--- START OF Records to use ---

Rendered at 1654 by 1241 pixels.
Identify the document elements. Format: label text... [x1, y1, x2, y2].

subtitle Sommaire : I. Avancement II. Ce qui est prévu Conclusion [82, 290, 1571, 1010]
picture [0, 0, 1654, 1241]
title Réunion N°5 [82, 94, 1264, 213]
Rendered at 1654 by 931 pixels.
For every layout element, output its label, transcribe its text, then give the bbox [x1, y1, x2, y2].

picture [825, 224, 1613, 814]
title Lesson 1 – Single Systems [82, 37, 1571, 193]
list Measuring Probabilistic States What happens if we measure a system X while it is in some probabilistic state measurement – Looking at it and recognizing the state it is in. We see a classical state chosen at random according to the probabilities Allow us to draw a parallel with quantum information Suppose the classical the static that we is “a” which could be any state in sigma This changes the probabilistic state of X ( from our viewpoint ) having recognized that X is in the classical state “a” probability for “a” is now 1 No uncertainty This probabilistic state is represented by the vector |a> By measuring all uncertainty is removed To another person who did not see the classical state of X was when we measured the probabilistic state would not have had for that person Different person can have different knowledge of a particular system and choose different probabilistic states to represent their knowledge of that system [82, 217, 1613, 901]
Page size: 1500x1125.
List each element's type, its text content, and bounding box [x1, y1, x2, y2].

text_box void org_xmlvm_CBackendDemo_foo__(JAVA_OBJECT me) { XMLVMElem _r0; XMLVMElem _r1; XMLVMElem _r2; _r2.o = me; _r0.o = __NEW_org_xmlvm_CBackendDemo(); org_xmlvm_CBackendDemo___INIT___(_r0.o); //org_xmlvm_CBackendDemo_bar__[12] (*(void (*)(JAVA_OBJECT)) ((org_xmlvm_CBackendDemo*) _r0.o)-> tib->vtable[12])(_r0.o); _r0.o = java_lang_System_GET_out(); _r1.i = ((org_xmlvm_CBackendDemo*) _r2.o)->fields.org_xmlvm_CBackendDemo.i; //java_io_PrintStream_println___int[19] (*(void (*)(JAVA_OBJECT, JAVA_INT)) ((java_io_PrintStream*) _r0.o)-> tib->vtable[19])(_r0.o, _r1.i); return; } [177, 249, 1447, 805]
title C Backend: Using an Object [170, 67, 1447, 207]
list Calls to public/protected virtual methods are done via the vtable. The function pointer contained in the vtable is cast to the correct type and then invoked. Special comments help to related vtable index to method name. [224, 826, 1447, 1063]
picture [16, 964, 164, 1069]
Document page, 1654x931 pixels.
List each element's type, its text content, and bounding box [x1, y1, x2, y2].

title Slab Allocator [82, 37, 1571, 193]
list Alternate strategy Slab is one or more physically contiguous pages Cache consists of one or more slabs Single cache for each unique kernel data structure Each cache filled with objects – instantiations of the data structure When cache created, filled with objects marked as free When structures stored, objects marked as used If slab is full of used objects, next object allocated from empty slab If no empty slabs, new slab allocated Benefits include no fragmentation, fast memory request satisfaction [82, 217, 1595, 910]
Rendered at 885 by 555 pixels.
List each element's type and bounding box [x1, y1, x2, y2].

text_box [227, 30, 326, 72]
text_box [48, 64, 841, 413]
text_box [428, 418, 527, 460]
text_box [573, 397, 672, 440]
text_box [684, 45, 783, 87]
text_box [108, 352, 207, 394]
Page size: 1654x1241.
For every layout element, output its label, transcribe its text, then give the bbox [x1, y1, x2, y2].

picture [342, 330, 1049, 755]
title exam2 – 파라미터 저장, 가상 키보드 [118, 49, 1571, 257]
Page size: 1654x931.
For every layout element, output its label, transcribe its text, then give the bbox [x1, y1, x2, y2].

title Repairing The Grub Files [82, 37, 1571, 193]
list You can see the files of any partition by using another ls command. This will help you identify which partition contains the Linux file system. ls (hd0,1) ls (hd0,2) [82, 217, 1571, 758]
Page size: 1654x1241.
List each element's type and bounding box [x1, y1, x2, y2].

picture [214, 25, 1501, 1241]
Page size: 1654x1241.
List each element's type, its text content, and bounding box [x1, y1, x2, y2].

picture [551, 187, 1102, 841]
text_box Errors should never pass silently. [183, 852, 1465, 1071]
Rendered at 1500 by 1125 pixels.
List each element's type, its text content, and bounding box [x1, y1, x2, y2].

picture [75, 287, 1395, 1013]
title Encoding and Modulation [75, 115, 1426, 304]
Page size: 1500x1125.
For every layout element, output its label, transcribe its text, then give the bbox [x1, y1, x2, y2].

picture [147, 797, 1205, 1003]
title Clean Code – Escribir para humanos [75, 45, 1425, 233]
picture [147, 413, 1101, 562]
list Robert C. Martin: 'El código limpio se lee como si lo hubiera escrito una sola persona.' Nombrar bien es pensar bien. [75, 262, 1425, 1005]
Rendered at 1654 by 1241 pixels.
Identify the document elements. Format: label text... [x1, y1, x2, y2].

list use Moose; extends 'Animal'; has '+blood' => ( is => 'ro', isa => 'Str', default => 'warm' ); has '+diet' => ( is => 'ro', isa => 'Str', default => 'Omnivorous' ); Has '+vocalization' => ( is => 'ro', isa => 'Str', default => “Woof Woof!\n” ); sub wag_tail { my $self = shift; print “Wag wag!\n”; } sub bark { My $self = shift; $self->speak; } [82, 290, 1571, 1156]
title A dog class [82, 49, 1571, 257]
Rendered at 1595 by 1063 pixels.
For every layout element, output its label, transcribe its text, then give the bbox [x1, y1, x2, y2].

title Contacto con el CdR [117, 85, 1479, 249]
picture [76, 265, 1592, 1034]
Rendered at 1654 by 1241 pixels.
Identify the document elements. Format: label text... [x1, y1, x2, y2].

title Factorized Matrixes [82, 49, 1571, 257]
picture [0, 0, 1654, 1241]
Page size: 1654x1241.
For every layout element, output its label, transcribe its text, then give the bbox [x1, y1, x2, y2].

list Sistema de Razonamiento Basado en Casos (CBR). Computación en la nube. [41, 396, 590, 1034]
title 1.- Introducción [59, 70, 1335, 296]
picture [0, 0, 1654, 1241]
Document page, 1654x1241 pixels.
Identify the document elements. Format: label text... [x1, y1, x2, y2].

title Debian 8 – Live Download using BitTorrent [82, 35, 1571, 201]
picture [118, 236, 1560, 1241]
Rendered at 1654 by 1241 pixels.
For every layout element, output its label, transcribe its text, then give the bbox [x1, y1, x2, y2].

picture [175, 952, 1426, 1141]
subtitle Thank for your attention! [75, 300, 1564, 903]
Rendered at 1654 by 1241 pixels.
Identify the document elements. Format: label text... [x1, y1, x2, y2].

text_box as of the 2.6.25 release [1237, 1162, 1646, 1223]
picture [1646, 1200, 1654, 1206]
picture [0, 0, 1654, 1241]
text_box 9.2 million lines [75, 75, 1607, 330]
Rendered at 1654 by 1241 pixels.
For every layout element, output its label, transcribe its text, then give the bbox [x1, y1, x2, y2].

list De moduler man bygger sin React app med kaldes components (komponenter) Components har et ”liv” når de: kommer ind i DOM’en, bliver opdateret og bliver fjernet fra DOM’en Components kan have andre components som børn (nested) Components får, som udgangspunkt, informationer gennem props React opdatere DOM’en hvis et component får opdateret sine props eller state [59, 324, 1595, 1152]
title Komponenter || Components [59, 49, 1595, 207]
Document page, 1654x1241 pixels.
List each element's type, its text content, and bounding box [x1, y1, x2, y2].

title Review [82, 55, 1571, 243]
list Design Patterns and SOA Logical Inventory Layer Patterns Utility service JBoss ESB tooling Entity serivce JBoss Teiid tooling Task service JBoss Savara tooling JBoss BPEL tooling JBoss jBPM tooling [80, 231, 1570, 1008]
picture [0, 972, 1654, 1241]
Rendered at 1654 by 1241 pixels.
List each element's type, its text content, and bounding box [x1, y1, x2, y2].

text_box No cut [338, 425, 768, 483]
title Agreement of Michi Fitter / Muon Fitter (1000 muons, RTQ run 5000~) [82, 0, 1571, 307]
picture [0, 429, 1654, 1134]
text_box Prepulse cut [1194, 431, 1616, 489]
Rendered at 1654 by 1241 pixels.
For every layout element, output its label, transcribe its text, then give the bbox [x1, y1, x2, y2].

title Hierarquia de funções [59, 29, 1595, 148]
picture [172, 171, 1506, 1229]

--- END OF Records to use ---

Brief: Quote the stretch of lines from the start of the records through "title Réunion N°5 [82, 94, 1264, 213]", including both ends, and reproduce only those lines.

The output:
Rendered at 1654 by 1241 pixels.
Identify the document elements. Format: label text... [x1, y1, x2, y2].

subtitle Sommaire : I. Avancement II. Ce qui est prévu Conclusion [82, 290, 1571, 1010]
picture [0, 0, 1654, 1241]
title Réunion N°5 [82, 94, 1264, 213]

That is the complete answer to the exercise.